**WHAT IS REQUIRED:**
Transcribe the msdm_posteriori documentation page below in full, reproducing every line from its title through the description of the method argument without any change.

**DOCUMENT SEGMENT:**
⟨
Methods to correct overprediction of species distribution models based on occurrences and suitability patterns.
Source:R/msdm_posteriori.R
msdm_posteriori.Rd
These methods reduce overprediction of species distribution models based on a posteriori methods (see Mendes et al 2020), i.e., the combination of the patterns of species occurrences and predicted suitability
Usage
msdm_posteriori(
records,
x,
y,
pr_ab,
cont_suit,
method = c("obr", "pres", "lq", "mcp", "bmcp"),
thr = "equal_sens_spec",
buffer = NULL,
crs = NULL
)
Arguments
- records
tibble or data.frame. A database with spatial coordinates of species presences and absences (or pseudo-absence) used to create species distribution models.
- x
character. Column name with spatial x coordinates.
- y
character. Column name with spatial y coordinates.
- pr_ab
character. Column name with presence and absence data (i.e. 1 and 0)
- cont_suit
SpatRaster. Raster with continuous suitability predictions "species_specific" type calculates the minimum pairwise-distances between all occurrences and then selects the maximum distance, i.e., the value of the buffer will be the maximum distance from the minimum distance. This procedure depends on the spatial pattern of each species' occurrences; thus, for each species, a value of buffer width will be calculated (usage buffer="species_specific").
- method
character. A character string indicating which constraint method will be used.
⟩
**DATA EXCERPT:**
⟨
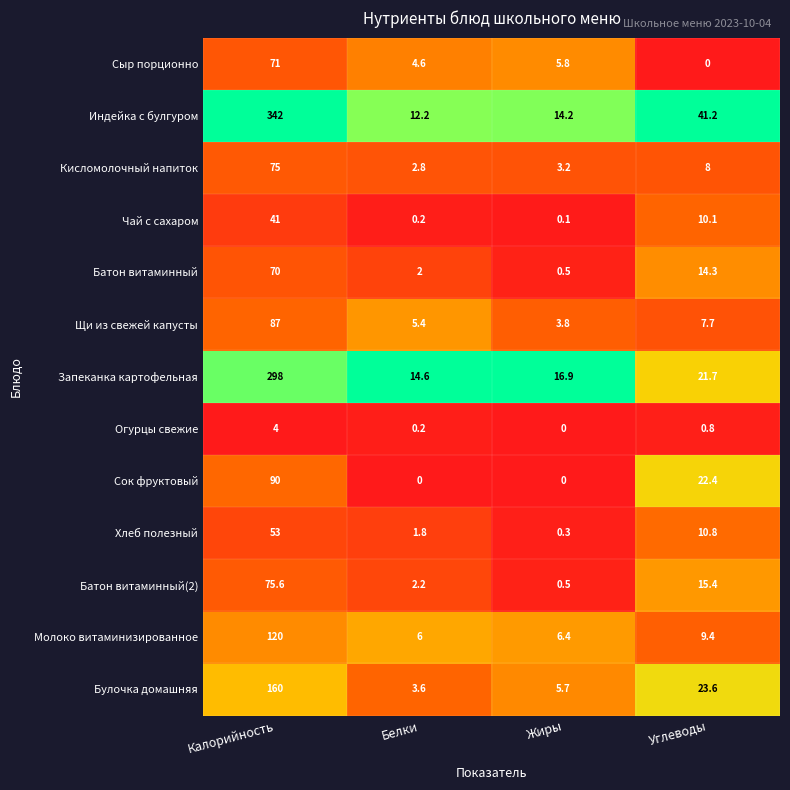

At Калорийность, list the series in order from largest to smallest.

Индейка с булгуром, Запеканка картофельная, Булочка домашняя, Молоко витаминизированное, Сок фруктовый, Щи из свежей капусты, Батон витаминный(2), Кисломолочный напиток, Сыр порционно, Батон витаминный, Хлеб полезный, Чай с сахаром, Огурцы свежие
⟩
**REPLY TO THE EXERCISE:**
Methods to correct overprediction of species distribution models based on occurrences and suitability patterns.
Source:R/msdm_posteriori.R
msdm_posteriori.Rd
These methods reduce overprediction of species distribution models based on a posteriori methods (see Mendes et al 2020), i.e., the combination of the patterns of species occurrences and predicted suitability
Usage
msdm_posteriori(
records,
x,
y,
pr_ab,
cont_suit,
method = c("obr", "pres", "lq", "mcp", "bmcp"),
thr = "equal_sens_spec",
buffer = NULL,
crs = NULL
)
Arguments
- records
tibble or data.frame. A database with spatial coordinates of species presences and absences (or pseudo-absence) used to create species distribution models.
- x
character. Column name with spatial x coordinates.
- y
character. Column name with spatial y coordinates.
- pr_ab
character. Column name with presence and absence data (i.e. 1 and 0)
- cont_suit
SpatRaster. Raster with continuous suitability predictions "species_specific" type calculates the minimum pairwise-distances between all occurrences and then selects the maximum distance, i.e., the value of the buffer will be the maximum distance from the minimum distance. This procedure depends on the spatial pattern of each species' occurrences; thus, for each species, a value of buffer width will be calculated (usage buffer="species_specific").
- method
character. A character string indicating which constraint method will be used.